Swift was especially vocal against Blackburn's record and listed out what she found unacceptable about the ways the current congresswoman has voted in the past. Swift stressed that Blackburn voted against equal pay for women as well as the reauthorization of the Violence Against Women Act, which was enacted in 1994 and reauthorized ever since. The act addresses sexual assault, domestic and dating violence, and stalking by mainly giving grants and support to advocacy groups as well as law enforcement programs, CNN noted. Swift also wrote that Blackburn believes businesses should have a right to refuse service to gay couples and that these couples should not have the right to marry.
"These are not MY Tennessee values," the 28-year-old artist wrote of Rep. Blackburn's record.
Bredesen acknowledged Swift's post on Sunday and responded, thanking her for the public show of support.
"Thank you for the kind words," Bredesen wrote on Twitter. "I’m honored to have your support and that of so many Tennesseans who are ready to put aside the partisan shouting and get things done. We’re ready for it."

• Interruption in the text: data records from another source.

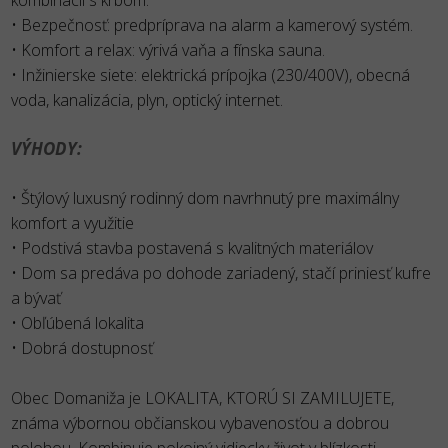
• Bezpečnosť: predpríprava na alarm a kamerový systém.
• Komfort a relax: výrivá vaňa a fínska sauna.
• Inžinierske siete: elektrická prípojka (230/400V), obecná
voda, kanalizácia, plyn, optický internet.
VÝHODY:
• Štýlový luxusný rodinný dom navrhnutý pre maximálny
komfort a využitie
• Podstivá stavba postavená s kvalitných materiálov
• Dom sa predáva po dohode zariadený, stačí priniesť kufre
a bývať
• Obľúbená lokalita
• Dobrá dostupnosť
Obec Domaniža je LOKALITA, KTORÚ SI ZAMILUJETE,
známa výbornou občianskou vybavenosťou a dobrou
polohou. Kombinuje pokojný vidiecky život v blízkosti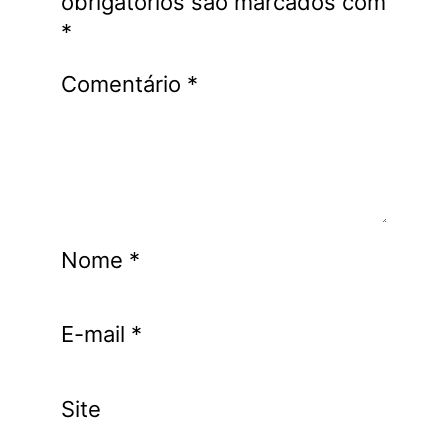
obrigatórios são marcados com
*
Comentário
*
Nome
*
E-mail
*
Site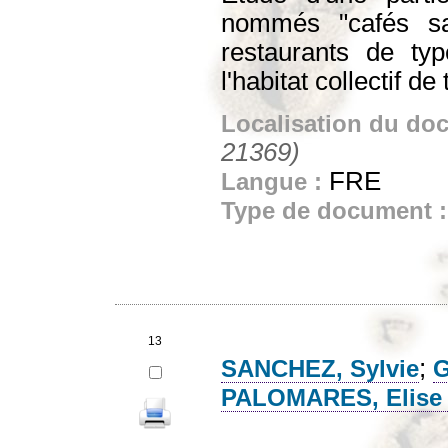
nommés "cafés sah
restaurants de ty
l'habitat collectif d
Localisation du do
21369)
FRE
Langue :
Type de document 
13
;
SANCHEZ, Sylvie
G
PALOMARES, Elise (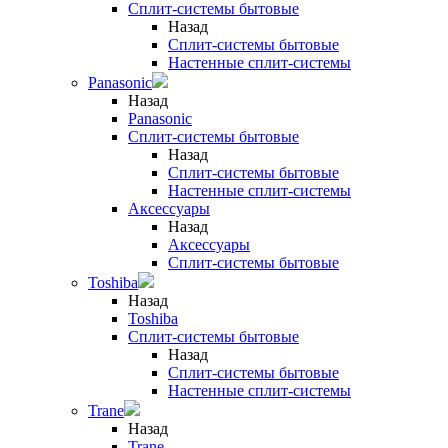
Сплит-системы бытовые
Назад
Сплит-системы бытовые
Настенные сплит-системы
Panasonic
Назад
Panasonic
Сплит-системы бытовые
Назад
Сплит-системы бытовые
Настенные сплит-системы
Аксессуары
Назад
Аксессуары
Сплит-системы бытовые
Toshiba
Назад
Toshiba
Сплит-системы бытовые
Назад
Сплит-системы бытовые
Настенные сплит-системы
Trane
Назад
Trane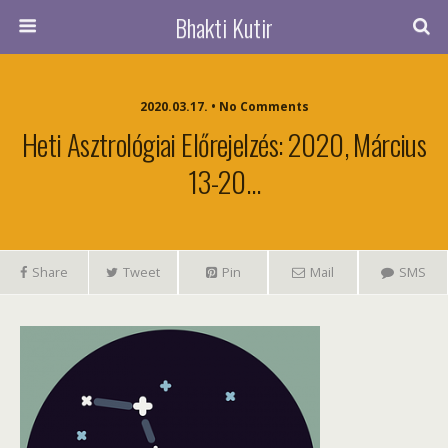
Bhakti Kutir
2020.03.17. • No Comments
Heti Asztrológiai Előrejelzés: 2020, Március
13-20…
Share
Tweet
Pin
Mail
SMS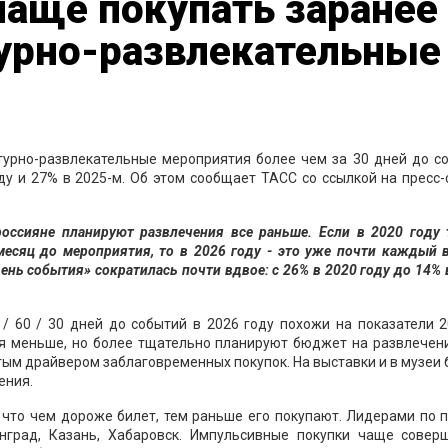
чаще покупать заранее
турно-развлекательные
ьтурно-развлекательные мероприятия более чем за 30 дней до с
ду и 27% в 2025-м. Об этом сообщает ТАСС со ссылкой на пресс
россияне планируют развлечения все раньше. Если в 2020 году
есяц до мероприятия, то в 2026 году - это уже почти каждый 
нь события» сократилась почти вдвое: с 26% в 2020 году до 14% 
/ 60 / 30 дней до событий в 2026 году похожи на показатели 2
ия меньше, но более тщательно планируют бюджет на развлечени
тым драйвером заблаговременных покупок. На выставки и в музеи
ения.
 что чем дороже билет, тем раньше его покупают. Лидерами по 
инград, Казань, Хабаровск. Импульсивные покупки чаще совер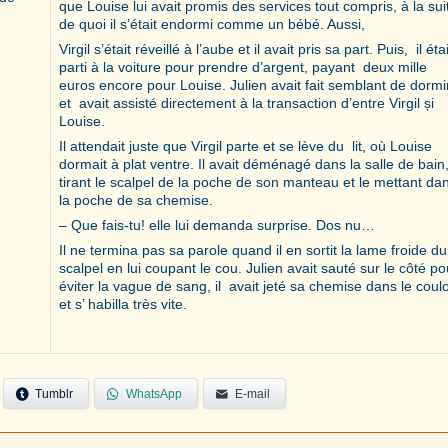
que Louise lui avait promis des services tout compris, à la sui
de quoi il s’était endormi comme un bébé. Aussi,
Virgil s’était réveillé à l’aube et il avait pris sa part. Puis, il étai
parti à la voiture pour prendre d’argent, payant deux mille
euros encore pour Louise. Julien avait fait semblant de dormi
et avait assisté directement à la transaction d’entre Virgil și
Louise.
Il attendait juste que Virgil parte et se lève du lit, où Louise
dormait à plat ventre. Il avait déménagé dans la salle de bain
tirant le scalpel de la poche de son manteau et le mettant da
la poche de sa chemise.
– Que fais-tu! elle lui demanda surprise. Dos nu…
Il ne termina pas sa parole quand il en sortit la lame froide du
scalpel en lui coupant le cou. Julien avait sauté sur le côté po
éviter la vague de sang, il avait jeté sa chemise dans le coulo
et s’ habilla très vite.
Tumblr
WhatsApp
E-mail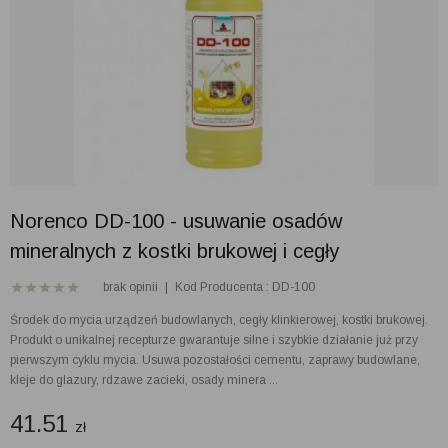
Norenco DD-100 - usuwanie osadów
mineralnych z kostki brukowej i cegły
brak opinii
|
Kod Producenta : DD-100
Środek do mycia urządzeń budowlanych, cegły klinkierowej, kostki brukowej.
Produkt o unikalnej recepturze gwarantuje silne i szybkie działanie już przy
pierwszym cyklu mycia. Usuwa pozostałości cementu, zaprawy budowlane,
kleje do glazury, rdzawe zacieki, osady minera ...
41.51
zł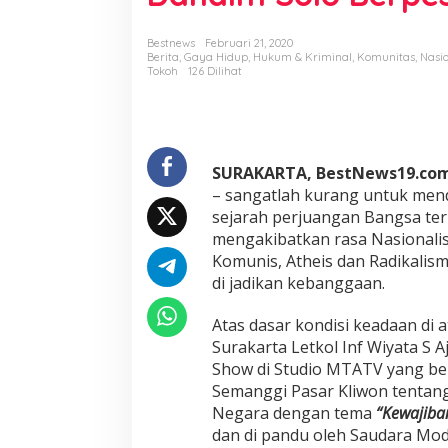
m
S
o
Bestnews
Februari 21, 2020
Berita
,
Gaya Hidup
,
Hukum & Kriminal
,
Komunitas
,
Nasi
l
Tokoh
126 Dilihat
o
d
i
A
c
a
SURAKARTA, BestNews19.com
r
– sangatlah kurang untuk mend
a
sejarah perjuangan Bangsa te
T
mengakibatkan rasa Nasionali
a
l
Komunis, Atheis dan Radikalis
k
di jadikan kebanggaan.
S
h
Atas dasar kondisi keadaan di
o
Surakarta Letkol Inf Wiyata S A
w
M
Show di Studio MTATV yang ber
T
Semanggi Pasar Kliwon tenta
A
Negara dengan tema
“Kewajiba
T
dan di pandu oleh Saudara Mod
V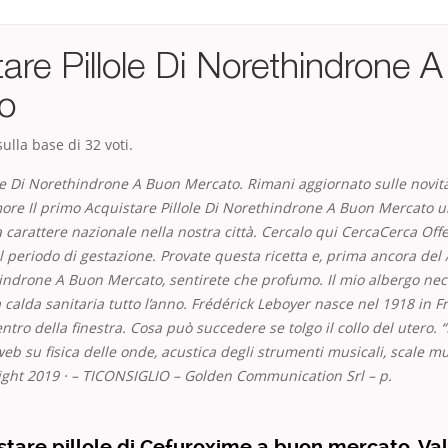
are Pillole Di Norethindrone 
o
ulla base di
32
voti.
le Di Norethindrone A Buon Mercato. Rimani aggiornato sulle novità
ore Il primo Acquistare Pillole Di Norethindrone A Buon Mercato u
 carattere nazionale nella nostra città. Cercalo qui CercaCerca Off
l periodo di gestazione. Provate questa ricetta e, prima ancora del
hindrone A Buon Mercato, sentirete che profumo. Il mio albergo nec
calda sanitaria tutto l’anno. Frédérick Leboyer nasce nel 1918 in Fr
ntro della finestra. Cosa può succedere se tolgo il collo del utero. “
eb su fisica delle onde, acustica degli strumenti musicali, scale mu
ight 2019 · – TICONSIGLIO – Golden Communication Srl – p.
tare pillole di Cefuroxime a buon mercato. Va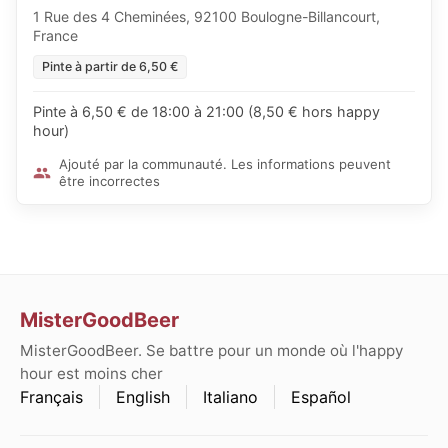
1 Rue des 4 Cheminées, 92100 Boulogne-Billancourt,
France
Pinte à partir de 6,50 €
Pinte à 6,50 € de 18:00 à 21:00 (8,50 € hors happy
hour)
Ajouté par la communauté. Les informations peuvent
être incorrectes
MisterGoodBeer
MisterGoodBeer. Se battre pour un monde où l'happy
hour est moins cher
Français
English
Italiano
Español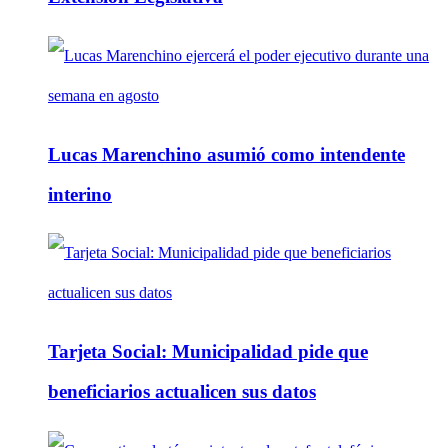
Lucas Marenchino asumió como intendente
interino
Tarjeta Social: Municipalidad pide que
beneficiarios actualicen sus datos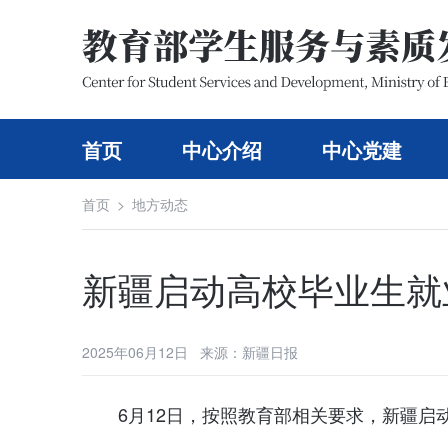
首页
中心介绍
中心党建
首页
>
地方动态
新疆启动高校毕业生就
2025年06月12日 来源：新疆日报
6月12日，按照教育部相关要求，新疆启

Swift ended her post with a call to action, especially among the youngest generation, who make up a sizable portion of her fan base.
"So many intelligent, thoughtful, self-possessed people have turned 18 in the past two years and now have the right and privilege to make their vote count," Swift finished. "But first you need to register, which is quick and easy to do."
The last day to register to vote is Oct. 9. Election day is on Nov. 6.